Ambas encontram a Deus por uma mediação humana.  Para Etty, foi Julius Spier,o psicólogo discípulo de Jung, que lhe deu coragem para rezar e dirigir-se a Deus. Para Dorothy, foi a filha Tamar Therese, gerada após um aborto que ela acreditava havê-la tornado estéril para sempre.  Ávidas de verdade, de absoluto, de sentido para suas vidas, ambas não hesitaram em mergulhar de cabeça nos braços desse Deus que lhes revelou Seu rosto amoroso e sedutor. Etty recebeu graças e viveu experiências comparáveis às dos maiores místicos de toda a história da espiritualidade. Dorothy fez um percurso cada vez mais radical na vivência do Evangelho de Jesus Cristo na sua integridade mais plena.
A conversão e a experiência de Deus deram seu fruto em ambas através de compromissos concretos.  Para Etty, o amor de Deus que transformou sua vida passou a ter o rosto de seu povo perseguido, dizimado e exterminado em pleno holocausto nazista.  Sua maturidade espiritual chega juntamente com o desejo e a decisão de partilhar o destino massivo e coletivo do povo judeu triturado pelo nazismo.  Recusa toda a possibilidade de evadir-se e escapar e vai para Auschwitz, onde morre nas câmaras de gás em agosto de 1943, aos 29 anos.
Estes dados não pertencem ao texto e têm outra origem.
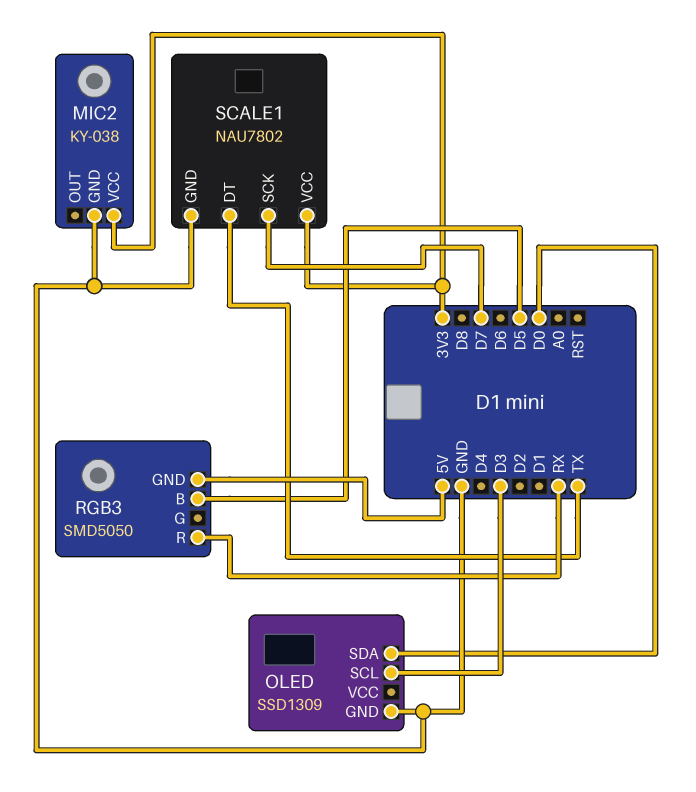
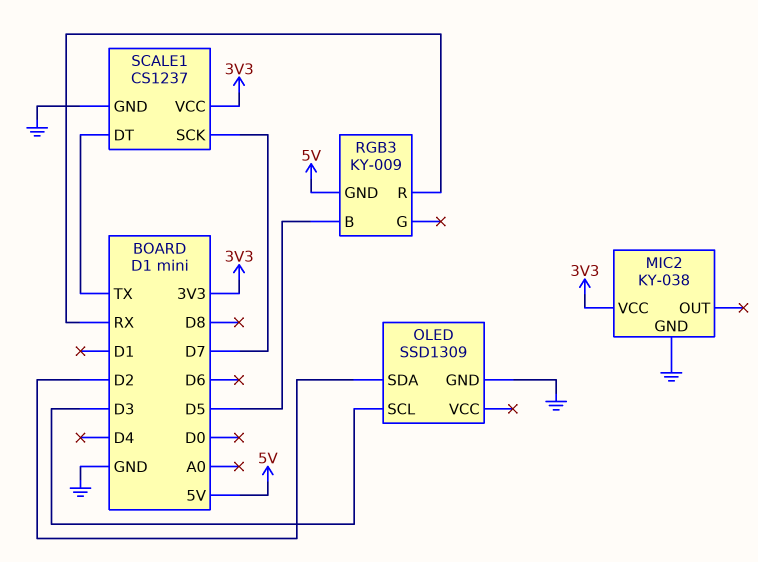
OLED pin SDA: D0 -> D2
RGB3: SMD5050 -> KY-009
SCALE1: NAU7802 -> CS1237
Para Dorothy,  a conversão a Deus passa pela conversão aos pobres.  É em meio a estes e estas que a jornalista liberal e namoradeira vai sentir-se em casa, que descobrirá a verdadeira beleza.  É deles e delas que fará a prioridade número um de sua vida longa, de 80 anos.  O amor pelos pobres, inspirado pelo Evangelho de Jesus, levou Dorothy a identificar-se totalmente com os pobres, que em seu país e em seu tempo eram os migrantes, os desempregados da grande depressão dos anos 1930.  E mais tarde os soldados recrutados à força para participar de guerras injustas como a do Vietnam entre outras. Vestida com a roupa doada aos indigentes, comendo como eles, Dorothy morreu em meio a eles, totalmente irmanada aos que são os preferidos de Deus segundo Jesus Cristo.

Propondo o exemplo dessas duas mulheres aos cristãos do mundo inteiro no umbral da Quaresma, Bento XVI mencionou sua conversão. Etty Hillesum, insatisfeita e sedenta de verdade, por fim descobriu dentro de si o poço profundo no qual estava Deus.  Daí em diante a história de sua vida foi outra e outro seu destino. Dorothy Day, primeiro seduzida pelas ideologias de seu tempo, terminou por escolher a verdade e abrir-se à fé. Trilhou fielmente esse caminho em plena secularidade e em profunda comunhão com os pobres e os últimos deste mundo. Aí e somente aí encontrou a paz e a alegria que tanto buscara.
Neste Dia Internacional da mulher vale relembrar as duas mulheres que o Papa - que recém deixou a Sé de Pedro - valorizou como exemplos do que seja a metanoia que a Quaresma propõe. Para além das pertenças institucionais e eclesiásticas, a judia Etty Hillesum e a católica Dorothy Day nos sinalizam o que é ser mulher: ser aberta, habitada por um desejo profundo, disposta a abraçar maternalmente todas as dores do mundo para redimi-las com seu corpo e sua vida. Duas mulheres livres e inspiradoras, essas que Bento XVI nos deixa como presente ao despedir-se do pontificado.